L’incrocio tra la strada statale 231 e la provinciale 275, tra Piana Biglini e Scaparoni, è molto pericoloso ed è regolato da un complesso impianto semaforico, che genera molto traffico e diverse situazioni di rischio per pedoni ed automobilisti: la soluzione a questo problema c’era ed era la realizzazione di una rotonda prevista da un accordo stipulato dal nostro Comune con la Provincia e l’ANAS, ma ormai la convenzione è scaduta e dell’opera non vi è traccia. Il Comune non doveva spendere un’euro e, per una volta, doveva semplicemente beneficiare di investimenti di altri, ma nulla di tutto ciò è accaduto, ma per capire i fatti bisogna fare un passo indietro e tornare indietro di qualche anno.

Nel 2009 la Provincia di Cuneo e l’ANAS siglavano un accordo per la realizzazione di 8 rotatorie sul territorio provinciale. Il documento stabiliva competenze e tempi di realizzazione delle opere, compresi tra il 2008 e il 2011, per una spesa complessiva dei lavori, pari a 4.175.268 euro: all’interno del quadro complessivo era prevista anche la realizzazione di una rotatoria rotatoria tra la statale 231 e la provinciale 275 nel Comune di Alba, tra le frazioni di Piana Biglini e Scaparoni.

Per conoscere lo stato dell’accordo ho presentato un’interrogazione, in seguito alla cui risposta ho appreso che la convenzione è scaduta nel 2012 e non sono state realizzate le opere stabilito nell’accordo a causa della mancanza di fonti di finanziamento: il Comune ha però fatto la propria parte, predisponendo il progetto ed impegnandosi ad effettuare le manutenzioni, mentre però i lavori non sono mai partiti.

Viene da chiedesi come sia possibile che vengano firmate convenzioni che non portano da nessuna parte: è grave che il Comune abbia da una parte predisposto i progetti e dall’altra sia rimasto a bocca asciutta, senza vedere realizzato nulla di ciò che era stato promesso.

Ma chi doveva finanziare l’opera?

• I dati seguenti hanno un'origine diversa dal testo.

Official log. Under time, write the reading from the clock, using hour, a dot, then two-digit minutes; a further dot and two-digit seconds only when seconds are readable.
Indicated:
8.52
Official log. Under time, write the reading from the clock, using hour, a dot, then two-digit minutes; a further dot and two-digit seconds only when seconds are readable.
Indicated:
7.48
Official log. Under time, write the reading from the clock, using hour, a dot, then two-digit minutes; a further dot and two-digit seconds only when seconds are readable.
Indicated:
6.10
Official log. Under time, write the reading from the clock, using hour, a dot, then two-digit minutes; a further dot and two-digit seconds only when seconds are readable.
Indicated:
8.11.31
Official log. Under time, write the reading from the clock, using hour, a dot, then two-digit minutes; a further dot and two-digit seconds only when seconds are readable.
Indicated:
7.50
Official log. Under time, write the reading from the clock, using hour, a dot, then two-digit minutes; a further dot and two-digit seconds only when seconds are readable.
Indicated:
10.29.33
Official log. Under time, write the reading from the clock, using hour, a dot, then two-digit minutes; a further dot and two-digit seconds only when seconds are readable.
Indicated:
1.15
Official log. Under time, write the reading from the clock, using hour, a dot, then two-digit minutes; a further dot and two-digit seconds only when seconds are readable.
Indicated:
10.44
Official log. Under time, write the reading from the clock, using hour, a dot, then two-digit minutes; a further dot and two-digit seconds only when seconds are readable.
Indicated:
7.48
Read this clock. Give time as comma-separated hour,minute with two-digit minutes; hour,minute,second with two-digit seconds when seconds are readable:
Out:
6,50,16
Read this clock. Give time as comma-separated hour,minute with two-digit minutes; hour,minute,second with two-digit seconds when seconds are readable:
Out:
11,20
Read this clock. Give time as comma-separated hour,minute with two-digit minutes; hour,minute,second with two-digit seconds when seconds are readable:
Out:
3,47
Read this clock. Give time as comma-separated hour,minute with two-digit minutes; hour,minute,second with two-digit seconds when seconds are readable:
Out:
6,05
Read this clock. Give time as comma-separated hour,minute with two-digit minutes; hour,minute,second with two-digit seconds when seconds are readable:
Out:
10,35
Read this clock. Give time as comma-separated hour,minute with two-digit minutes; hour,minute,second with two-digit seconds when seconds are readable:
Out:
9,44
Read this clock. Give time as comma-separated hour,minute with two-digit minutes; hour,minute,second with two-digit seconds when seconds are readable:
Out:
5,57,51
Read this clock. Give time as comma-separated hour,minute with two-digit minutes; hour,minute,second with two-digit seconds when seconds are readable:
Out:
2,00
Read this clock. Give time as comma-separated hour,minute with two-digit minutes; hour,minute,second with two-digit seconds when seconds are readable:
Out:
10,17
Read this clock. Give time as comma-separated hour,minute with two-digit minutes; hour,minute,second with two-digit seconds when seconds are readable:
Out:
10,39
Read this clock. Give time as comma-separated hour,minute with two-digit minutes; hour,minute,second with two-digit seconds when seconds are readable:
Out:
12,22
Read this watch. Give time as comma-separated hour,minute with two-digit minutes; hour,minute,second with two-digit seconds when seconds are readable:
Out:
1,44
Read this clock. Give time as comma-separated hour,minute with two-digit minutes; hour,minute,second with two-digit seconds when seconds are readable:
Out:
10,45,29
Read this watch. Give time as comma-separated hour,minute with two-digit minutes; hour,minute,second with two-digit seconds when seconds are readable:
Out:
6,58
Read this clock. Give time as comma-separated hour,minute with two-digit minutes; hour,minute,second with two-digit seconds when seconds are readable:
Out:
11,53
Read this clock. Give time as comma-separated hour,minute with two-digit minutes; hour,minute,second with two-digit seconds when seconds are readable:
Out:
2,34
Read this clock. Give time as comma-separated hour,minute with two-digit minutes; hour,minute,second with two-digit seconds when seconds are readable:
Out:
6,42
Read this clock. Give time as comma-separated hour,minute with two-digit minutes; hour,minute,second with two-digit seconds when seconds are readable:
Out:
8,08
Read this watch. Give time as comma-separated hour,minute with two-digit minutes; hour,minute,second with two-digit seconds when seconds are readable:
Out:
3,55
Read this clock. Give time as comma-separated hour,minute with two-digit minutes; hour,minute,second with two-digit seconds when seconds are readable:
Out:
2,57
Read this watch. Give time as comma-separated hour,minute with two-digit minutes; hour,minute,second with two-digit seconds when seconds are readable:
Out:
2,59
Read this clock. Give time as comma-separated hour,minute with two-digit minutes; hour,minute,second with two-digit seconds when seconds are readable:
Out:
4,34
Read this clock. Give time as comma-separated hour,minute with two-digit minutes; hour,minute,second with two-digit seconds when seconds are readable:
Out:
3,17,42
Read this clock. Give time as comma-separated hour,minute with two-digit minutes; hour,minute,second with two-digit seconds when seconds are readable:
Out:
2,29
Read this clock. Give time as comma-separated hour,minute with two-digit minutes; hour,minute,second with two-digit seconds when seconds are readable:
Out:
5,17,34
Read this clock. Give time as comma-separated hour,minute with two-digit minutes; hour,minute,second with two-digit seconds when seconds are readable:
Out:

L’ANAS che, in base all’articolo 5 della convenzione, doveva finanziare l’opera per un importo di un milione di euro.

È giunta l’ora di pretendere ciò che ci spetta e di intavolare una nuova trattativa con Provincia ed Anas e raggiungere un nuovo accordo che porti alla realizzazione della rotonda e non a nuove inutili promesse. La gente è stufa di questo balletto in cui gli enti si rimbalzano le responsabilità e che alla fine lascia i cittadini senza opere e senza più fiducia nelle istituzioni.

Il Comune alzi la voce: a forza di aspettare, le convenzioni scadono e si rimane con un pugno di mosche, come in questo caso.